▶ **WHAT YOU NEED TO DO**:
1) In the passage about horror reading, which Jeff Strand book is the writer reading right now?
2) Carry on the passage about horror reading, starting after its final sentence.

But I think my fascination with darker tales started with my grandmother. When I was young I’d stay over at my grandparents’ house and she’d tell me ghost stories and detail strange supernatural occurrences in England. The lines between what was fiction and nonfiction blurred so much that it would be impossible to tell you which events supposedly occurred and which were just stories. It was then that I experienced my first adrenaline rush as a result of horror stories and I’ve been hooked ever since.
Haruki Murakami, Jack Ketchum, and Ania Ahlborn are up there with my favourite authors. Right now I’m reading Wolf Town by Jeff Strand—I love the witty minimalist dialogue and the way in which he blends horror with pitch black laugh-out-loud humour. I’m also reading Mackenzie Kiera’s All You Need is Love and a Strong Electric Current, coming out later this year via Unnerving. Talk about a book that doesn’t hold back! It’s sexy, it’s extreme, it’s daring, it’s in your face, it’s unflinching, and it’s hilarious. This isn’t for the faint of heart, but for those with the stomach, turn the page, Mackenzie will show you a good time and then she’ll mess you up.

[Extracted data entries]
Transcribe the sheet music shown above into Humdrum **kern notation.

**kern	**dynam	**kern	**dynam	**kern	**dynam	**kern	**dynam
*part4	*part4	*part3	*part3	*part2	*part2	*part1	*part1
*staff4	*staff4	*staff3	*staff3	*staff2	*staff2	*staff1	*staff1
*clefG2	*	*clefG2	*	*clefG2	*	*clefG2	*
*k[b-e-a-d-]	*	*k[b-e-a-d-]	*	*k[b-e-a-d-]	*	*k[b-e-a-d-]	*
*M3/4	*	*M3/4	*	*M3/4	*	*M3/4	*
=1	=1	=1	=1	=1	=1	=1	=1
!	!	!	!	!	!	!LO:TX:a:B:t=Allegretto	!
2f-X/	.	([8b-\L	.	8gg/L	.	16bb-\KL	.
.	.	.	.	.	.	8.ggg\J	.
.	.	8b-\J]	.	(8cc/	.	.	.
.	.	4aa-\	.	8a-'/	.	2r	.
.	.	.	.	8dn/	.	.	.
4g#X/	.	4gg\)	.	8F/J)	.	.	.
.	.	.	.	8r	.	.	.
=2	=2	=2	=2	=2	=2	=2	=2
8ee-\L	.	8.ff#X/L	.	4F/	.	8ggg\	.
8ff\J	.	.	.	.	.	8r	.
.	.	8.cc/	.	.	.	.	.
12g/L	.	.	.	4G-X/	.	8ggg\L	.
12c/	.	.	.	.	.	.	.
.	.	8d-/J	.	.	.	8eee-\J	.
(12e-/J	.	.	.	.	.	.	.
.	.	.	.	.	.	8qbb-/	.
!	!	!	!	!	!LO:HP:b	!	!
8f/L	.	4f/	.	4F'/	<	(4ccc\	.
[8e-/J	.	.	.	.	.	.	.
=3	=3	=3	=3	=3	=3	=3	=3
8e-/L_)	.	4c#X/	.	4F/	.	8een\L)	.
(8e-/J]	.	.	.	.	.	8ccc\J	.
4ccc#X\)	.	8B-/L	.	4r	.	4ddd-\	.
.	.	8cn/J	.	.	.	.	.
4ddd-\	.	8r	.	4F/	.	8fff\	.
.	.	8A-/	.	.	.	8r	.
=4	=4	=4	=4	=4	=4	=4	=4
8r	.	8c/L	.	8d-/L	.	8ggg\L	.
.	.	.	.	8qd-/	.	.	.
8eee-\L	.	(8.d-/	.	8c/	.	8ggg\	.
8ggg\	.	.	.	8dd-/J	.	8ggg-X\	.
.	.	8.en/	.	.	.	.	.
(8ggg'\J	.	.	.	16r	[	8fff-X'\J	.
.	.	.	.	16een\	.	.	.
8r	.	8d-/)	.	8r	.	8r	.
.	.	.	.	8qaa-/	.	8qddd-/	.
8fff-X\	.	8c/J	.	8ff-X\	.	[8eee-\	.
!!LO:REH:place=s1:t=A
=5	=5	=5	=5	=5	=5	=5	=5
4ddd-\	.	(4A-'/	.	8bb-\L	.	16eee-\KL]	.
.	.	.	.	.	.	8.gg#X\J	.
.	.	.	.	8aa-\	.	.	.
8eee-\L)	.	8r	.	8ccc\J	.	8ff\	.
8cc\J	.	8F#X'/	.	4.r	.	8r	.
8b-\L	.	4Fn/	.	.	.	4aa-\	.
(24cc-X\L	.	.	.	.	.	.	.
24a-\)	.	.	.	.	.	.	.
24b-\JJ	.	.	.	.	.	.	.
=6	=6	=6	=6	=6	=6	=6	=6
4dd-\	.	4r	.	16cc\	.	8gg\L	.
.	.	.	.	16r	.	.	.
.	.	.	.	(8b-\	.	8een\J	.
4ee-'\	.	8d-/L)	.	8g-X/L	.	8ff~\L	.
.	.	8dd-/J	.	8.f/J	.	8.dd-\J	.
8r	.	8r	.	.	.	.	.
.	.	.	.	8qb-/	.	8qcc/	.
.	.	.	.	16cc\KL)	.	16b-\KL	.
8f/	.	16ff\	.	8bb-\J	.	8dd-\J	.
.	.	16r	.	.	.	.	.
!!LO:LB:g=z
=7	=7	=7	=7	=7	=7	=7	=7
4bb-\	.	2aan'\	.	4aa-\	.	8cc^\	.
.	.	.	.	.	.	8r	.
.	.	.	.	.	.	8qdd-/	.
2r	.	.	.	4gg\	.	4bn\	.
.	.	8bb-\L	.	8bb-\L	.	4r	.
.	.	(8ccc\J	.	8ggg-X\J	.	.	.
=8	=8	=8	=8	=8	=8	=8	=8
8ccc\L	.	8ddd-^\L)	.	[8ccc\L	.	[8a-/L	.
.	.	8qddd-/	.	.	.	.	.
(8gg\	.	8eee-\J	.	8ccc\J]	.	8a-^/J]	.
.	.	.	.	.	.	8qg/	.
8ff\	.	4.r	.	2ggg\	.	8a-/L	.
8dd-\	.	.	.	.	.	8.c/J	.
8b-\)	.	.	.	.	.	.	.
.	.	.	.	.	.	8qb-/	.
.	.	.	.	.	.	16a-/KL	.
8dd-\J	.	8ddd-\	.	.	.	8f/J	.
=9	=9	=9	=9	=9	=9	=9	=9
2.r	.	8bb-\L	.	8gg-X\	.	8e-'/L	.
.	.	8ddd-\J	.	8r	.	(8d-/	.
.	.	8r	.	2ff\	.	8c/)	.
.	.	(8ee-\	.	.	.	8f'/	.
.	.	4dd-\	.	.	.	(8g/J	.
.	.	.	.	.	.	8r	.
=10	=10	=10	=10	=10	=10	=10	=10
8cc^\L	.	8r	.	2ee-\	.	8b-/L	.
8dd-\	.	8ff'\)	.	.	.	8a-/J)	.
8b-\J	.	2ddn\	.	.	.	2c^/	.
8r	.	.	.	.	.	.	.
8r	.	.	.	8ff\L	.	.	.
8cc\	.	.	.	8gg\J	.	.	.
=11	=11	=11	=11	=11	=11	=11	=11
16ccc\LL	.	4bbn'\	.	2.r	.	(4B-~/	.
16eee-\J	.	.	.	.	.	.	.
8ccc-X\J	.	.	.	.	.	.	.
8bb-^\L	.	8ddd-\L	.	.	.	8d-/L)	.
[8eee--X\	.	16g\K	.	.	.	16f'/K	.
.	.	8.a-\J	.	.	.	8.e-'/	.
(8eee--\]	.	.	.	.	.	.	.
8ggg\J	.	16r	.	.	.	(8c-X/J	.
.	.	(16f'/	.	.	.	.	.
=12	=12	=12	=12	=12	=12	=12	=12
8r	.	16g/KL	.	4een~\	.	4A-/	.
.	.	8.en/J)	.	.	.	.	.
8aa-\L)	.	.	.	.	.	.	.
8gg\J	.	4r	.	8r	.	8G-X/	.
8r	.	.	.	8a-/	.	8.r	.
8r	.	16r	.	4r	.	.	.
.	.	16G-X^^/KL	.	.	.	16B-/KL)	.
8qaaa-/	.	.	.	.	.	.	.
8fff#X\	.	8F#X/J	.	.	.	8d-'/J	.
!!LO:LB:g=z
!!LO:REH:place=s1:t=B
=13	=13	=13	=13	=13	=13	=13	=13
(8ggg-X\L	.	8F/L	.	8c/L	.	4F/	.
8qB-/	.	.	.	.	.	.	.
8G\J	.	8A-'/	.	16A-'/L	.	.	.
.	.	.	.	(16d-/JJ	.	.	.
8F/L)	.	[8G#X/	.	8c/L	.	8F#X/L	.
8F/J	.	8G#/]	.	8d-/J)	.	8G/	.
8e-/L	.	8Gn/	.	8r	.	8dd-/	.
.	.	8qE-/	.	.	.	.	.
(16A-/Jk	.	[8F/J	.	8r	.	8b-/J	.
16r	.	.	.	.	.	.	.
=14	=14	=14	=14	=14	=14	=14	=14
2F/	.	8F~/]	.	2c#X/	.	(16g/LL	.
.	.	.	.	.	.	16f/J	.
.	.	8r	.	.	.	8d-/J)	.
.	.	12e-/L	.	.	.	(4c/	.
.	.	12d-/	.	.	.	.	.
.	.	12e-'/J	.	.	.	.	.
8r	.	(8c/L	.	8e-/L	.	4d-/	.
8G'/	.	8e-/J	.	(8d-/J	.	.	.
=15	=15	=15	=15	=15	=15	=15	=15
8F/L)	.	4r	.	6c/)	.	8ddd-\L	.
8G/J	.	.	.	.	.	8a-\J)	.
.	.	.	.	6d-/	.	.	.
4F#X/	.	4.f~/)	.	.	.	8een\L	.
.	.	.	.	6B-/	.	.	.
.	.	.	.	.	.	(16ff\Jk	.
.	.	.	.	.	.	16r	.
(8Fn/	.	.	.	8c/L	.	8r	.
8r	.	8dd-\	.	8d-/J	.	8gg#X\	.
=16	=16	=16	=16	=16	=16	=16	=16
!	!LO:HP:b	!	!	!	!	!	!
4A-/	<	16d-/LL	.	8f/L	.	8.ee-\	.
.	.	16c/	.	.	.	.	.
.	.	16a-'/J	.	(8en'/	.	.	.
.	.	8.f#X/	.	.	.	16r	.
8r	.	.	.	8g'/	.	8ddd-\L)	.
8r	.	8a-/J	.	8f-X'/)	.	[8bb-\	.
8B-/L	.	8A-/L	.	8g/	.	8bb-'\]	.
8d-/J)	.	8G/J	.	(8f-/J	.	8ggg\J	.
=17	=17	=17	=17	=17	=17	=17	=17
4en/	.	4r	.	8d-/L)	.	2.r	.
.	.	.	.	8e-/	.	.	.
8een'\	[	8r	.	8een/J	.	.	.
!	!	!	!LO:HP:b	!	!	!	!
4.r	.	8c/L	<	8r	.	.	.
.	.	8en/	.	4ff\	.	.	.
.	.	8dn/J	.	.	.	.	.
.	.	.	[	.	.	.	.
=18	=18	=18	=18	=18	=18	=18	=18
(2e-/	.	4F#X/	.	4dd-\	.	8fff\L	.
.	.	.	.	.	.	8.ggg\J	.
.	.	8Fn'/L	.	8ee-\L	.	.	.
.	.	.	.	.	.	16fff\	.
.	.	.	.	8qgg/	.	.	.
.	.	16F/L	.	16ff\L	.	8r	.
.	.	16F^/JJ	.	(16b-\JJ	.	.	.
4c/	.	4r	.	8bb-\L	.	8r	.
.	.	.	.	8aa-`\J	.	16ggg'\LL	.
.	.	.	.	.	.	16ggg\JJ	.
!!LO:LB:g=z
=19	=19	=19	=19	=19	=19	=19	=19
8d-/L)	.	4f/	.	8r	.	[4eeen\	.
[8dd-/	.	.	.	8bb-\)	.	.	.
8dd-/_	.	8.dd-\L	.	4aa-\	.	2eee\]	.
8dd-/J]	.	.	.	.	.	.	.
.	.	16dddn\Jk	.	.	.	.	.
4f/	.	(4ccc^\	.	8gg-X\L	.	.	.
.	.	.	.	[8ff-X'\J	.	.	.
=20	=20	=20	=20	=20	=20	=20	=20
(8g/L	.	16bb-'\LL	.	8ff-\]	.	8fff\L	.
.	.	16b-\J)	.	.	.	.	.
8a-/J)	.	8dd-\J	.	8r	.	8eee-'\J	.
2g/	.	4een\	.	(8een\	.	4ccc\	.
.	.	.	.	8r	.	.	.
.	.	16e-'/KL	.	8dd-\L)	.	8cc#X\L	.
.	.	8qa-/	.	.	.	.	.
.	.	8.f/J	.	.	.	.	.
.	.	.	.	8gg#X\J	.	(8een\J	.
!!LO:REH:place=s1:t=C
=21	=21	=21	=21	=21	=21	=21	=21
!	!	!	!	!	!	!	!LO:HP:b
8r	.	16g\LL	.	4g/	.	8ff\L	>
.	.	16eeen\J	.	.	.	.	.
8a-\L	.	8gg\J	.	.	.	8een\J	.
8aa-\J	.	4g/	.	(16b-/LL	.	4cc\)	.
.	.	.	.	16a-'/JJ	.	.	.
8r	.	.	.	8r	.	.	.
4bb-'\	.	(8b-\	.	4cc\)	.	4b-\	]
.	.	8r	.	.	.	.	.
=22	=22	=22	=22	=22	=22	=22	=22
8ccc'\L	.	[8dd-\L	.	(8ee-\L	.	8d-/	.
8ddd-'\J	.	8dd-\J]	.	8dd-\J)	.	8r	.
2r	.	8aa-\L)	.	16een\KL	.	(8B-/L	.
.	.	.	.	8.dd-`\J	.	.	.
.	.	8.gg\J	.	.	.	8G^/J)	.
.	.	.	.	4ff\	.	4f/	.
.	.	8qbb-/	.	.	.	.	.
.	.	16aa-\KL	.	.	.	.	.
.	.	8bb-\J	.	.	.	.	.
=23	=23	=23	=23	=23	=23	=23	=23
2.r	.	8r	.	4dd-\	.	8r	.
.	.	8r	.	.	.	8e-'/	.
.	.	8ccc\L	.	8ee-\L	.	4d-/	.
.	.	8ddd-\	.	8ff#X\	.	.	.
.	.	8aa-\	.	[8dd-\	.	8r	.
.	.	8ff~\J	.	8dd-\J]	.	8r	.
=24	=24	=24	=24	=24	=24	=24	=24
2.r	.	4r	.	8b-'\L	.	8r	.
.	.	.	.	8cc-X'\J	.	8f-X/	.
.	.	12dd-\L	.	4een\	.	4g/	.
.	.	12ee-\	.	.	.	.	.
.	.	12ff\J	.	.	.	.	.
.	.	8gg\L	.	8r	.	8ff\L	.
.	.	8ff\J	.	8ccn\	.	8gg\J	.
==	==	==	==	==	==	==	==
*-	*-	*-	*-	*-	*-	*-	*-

▶ **RESULTS OF THE TASKS**:
1) Wolf Town.

2)
Congratulations on the release of your book, The Girl in the Video! What was the inspiration for this story, and what was the process like as you were writing it?
I was taking part in the ‘write one story per week’ challenge in 2017 when Perpetual Motion Machine Publishing put out a call for their anthology, Lost Films. I love the work that Lori and Max do at PMMP and I think Lost Signals is amongst the best anthologies released in recent years. Naturally I started drafting up ideas for stories that might be suitable for Lost Films. Pretty soon I had a story that was far longer than the maximum word count for stories in the anthology. I mentioned it to Max and he said to send it his way and to my delight PMMP decided to publish it as a stand-alone.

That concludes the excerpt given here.